Saved records:
-- Opening Marker --

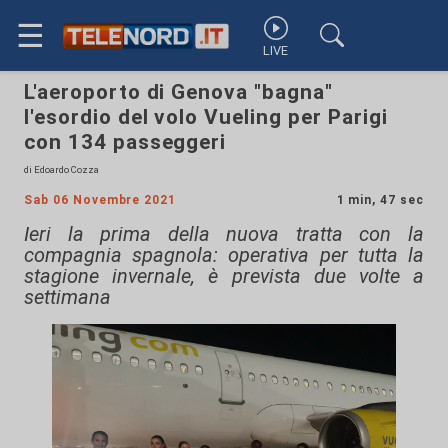
☰
LIVE
L'aeroporto di Genova "bagna"
l'esordio del volo Vueling per Parigi
con 134 passeggeri
di Edoardo Cozza
Sab 06 Novembre 2021
1 min, 47 sec
Ieri la prima della nuova tratta con la
compagnia spagnola: operativa per tutta la
stagione invernale, è prevista due volte a
settimana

-- Closing Marker --

Retype the text of all the rows above word for word, omitting the pictures.

## SOLUTION
☰
LIVE
L'aeroporto di Genova "bagna"
l'esordio del volo Vueling per Parigi
con 134 passeggeri
di Edoardo Cozza
Sab 06 Novembre 2021
1 min, 47 sec
Ieri la prima della nuova tratta con la
compagnia spagnola: operativa per tutta la
stagione invernale, è prevista due volte a
settimana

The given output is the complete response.